In this outstanding cultural biography, the author of the New York Times bestseller A Slave in the White House chronicles a critical yet overlooked chapter in American history: the inspiring rise and calculated fall of the black elite, from Emancipation through Reconstruction to the Jim Crow Era—embodied in the experiences of an influential figure of the time, academic, entrepreneur, and political activist and black history pioneer Daniel Murray.

In the wake of the Civil War, Daniel Murray, born free and educated in Baltimore, was in the vanguard of Washington, D.C.’s black upper class. Appointed Assistant Librarian at the Library of Congress—at a time when government appointments were the most prestigious positions available for blacks—Murray became wealthy through his business as a construction contractor and married a college-educated socialite. The Murrays’ social circles included some of the first African-American U.S. Senators and Congressmen, and their children went to the best colleges—Harvard and Cornell.

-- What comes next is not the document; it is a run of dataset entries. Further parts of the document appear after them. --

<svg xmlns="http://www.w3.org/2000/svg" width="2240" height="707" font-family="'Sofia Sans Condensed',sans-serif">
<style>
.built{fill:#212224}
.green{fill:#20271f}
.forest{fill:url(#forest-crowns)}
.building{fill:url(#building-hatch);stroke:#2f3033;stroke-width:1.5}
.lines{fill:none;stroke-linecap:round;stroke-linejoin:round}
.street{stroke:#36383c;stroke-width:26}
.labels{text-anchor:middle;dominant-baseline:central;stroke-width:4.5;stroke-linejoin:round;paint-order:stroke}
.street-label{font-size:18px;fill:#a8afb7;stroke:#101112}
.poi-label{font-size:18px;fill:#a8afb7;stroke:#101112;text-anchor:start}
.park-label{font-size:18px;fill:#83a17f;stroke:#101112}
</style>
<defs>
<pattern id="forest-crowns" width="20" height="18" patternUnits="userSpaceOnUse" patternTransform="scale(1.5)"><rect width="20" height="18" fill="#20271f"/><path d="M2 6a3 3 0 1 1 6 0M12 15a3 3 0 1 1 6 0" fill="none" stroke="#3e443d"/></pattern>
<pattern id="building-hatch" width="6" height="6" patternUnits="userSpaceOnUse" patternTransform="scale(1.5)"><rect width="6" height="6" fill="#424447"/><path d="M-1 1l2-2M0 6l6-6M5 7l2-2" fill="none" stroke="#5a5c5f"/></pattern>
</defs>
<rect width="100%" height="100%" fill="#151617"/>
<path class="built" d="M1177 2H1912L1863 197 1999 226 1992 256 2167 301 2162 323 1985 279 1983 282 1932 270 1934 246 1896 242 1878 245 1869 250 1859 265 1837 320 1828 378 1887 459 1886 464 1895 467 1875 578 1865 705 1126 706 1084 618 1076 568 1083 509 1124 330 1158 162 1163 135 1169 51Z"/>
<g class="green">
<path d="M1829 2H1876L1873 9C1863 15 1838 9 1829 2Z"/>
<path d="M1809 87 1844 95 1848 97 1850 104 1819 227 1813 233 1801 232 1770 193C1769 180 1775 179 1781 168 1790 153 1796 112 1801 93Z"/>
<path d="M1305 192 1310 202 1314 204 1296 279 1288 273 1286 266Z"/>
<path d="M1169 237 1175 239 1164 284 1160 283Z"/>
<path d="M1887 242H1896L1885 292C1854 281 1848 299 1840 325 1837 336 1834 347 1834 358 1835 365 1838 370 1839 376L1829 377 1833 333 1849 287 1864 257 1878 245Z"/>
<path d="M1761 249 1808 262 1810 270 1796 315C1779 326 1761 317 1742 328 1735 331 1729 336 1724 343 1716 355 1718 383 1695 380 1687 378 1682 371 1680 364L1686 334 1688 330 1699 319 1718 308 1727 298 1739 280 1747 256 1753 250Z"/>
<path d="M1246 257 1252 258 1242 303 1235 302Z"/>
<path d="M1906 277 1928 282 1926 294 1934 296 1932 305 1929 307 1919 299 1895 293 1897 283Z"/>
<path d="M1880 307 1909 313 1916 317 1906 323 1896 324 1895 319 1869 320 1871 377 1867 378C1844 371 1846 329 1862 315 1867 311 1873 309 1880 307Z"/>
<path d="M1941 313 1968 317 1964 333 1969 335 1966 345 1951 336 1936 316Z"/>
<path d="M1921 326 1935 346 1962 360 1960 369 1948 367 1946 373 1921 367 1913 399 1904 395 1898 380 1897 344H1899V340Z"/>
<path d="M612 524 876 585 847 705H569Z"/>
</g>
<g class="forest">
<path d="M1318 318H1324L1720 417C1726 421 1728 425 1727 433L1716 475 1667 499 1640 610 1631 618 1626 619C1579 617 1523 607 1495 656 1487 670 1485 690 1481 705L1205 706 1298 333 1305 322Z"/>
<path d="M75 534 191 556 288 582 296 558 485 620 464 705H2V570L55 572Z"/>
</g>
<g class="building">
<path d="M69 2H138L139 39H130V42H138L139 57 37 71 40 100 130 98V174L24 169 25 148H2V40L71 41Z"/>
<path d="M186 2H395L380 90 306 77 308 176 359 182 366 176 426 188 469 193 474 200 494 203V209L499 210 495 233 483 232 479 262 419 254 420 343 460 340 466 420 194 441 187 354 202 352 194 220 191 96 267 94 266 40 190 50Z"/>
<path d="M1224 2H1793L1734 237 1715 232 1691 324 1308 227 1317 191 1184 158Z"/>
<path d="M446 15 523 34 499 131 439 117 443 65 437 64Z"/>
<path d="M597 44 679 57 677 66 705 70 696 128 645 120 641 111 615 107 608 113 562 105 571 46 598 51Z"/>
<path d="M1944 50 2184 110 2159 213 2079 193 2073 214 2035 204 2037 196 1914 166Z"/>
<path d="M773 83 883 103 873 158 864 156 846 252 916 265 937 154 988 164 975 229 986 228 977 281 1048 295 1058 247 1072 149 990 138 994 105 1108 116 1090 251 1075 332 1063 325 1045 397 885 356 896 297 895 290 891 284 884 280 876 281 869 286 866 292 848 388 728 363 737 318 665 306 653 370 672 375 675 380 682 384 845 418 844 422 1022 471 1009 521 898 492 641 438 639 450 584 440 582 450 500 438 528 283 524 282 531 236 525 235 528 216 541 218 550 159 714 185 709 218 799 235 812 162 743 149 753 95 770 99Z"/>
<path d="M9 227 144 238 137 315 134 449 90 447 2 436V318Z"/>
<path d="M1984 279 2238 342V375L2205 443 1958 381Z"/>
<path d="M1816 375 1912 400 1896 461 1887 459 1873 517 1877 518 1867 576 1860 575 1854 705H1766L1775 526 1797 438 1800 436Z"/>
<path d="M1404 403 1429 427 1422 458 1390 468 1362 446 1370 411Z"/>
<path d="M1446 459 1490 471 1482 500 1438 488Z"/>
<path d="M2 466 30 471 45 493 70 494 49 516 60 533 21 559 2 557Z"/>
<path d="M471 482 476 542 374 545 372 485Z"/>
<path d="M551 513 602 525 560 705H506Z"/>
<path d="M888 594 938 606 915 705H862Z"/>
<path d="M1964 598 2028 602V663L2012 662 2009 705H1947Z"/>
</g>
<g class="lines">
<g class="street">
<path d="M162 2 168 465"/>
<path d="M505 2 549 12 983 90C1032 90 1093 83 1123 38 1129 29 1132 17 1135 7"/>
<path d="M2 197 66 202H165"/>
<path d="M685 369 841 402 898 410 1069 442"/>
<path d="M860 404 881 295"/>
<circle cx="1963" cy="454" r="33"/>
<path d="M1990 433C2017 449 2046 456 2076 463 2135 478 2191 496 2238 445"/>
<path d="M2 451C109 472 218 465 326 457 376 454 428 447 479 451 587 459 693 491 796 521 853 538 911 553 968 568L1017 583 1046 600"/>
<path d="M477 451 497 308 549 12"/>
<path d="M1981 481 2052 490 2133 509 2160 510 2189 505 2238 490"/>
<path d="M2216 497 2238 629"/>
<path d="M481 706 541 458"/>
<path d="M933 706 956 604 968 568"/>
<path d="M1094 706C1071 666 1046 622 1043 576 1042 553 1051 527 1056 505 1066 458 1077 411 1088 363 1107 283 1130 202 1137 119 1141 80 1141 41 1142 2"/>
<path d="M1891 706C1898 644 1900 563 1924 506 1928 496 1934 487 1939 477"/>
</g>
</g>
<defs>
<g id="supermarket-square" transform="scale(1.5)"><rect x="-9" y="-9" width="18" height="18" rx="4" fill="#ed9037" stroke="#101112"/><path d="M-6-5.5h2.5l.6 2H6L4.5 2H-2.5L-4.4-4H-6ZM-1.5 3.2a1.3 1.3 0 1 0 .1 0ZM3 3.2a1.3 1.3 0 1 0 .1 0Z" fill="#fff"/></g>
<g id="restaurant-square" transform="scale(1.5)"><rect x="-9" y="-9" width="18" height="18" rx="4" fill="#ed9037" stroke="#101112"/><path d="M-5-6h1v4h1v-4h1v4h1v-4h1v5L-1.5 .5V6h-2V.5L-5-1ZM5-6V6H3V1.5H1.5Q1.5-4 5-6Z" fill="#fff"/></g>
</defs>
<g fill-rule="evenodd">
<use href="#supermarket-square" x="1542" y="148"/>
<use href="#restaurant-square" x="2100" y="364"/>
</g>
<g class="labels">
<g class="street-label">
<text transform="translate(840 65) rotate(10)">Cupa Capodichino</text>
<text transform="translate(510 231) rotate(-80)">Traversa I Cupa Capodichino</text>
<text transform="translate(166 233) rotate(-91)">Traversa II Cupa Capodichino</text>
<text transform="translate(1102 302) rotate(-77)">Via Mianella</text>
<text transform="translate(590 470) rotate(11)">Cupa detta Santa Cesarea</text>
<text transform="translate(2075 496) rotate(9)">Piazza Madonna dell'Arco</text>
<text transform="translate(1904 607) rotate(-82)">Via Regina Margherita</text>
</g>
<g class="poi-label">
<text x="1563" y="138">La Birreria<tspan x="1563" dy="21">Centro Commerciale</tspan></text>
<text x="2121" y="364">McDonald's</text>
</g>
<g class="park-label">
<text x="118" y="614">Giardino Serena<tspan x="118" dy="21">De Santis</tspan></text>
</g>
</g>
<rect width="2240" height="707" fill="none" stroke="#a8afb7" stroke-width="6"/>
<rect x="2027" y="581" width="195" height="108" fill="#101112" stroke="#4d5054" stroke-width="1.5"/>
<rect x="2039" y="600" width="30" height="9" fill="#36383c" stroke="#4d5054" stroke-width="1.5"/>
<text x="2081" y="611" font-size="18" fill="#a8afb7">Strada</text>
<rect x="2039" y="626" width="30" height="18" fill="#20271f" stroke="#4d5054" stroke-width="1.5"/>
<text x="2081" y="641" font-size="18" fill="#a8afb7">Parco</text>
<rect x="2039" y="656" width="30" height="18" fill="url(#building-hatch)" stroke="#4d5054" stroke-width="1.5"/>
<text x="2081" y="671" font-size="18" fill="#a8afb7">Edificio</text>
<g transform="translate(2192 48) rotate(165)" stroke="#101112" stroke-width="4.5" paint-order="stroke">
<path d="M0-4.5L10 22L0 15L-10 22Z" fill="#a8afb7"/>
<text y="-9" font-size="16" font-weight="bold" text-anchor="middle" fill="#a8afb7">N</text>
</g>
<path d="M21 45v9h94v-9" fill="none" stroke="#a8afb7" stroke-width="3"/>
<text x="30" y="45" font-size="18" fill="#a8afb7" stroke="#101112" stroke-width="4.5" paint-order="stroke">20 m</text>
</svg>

Though Murray and other black elite of his time were primed to assimilate into the cultural fabric as Americans first and people of color second, their prospects were crushed by Jim Crow segregation and the capitulation to white supremacist groups by the government, which turned a blind eye to their unlawful—often murderous—acts. Elizabeth Dowling Taylor traces the rise, fall, and disillusionment of upper-class African Americans, revealing that they were a representation not of hypothetical achievement but what could be realized by African Americans through education and equal opportunities.

As she makes clear, these well-educated and wealthy elite were living proof that African Americans did not lack ability to fully participate in the social contract as white supremacists claimed, making their subsequent fall when Reconstruction was prematurely abandoned all the more tragic. Illuminating and powerful, her magnificent work brings to life a dark chapter of American history that too many Americans have yet to recognize.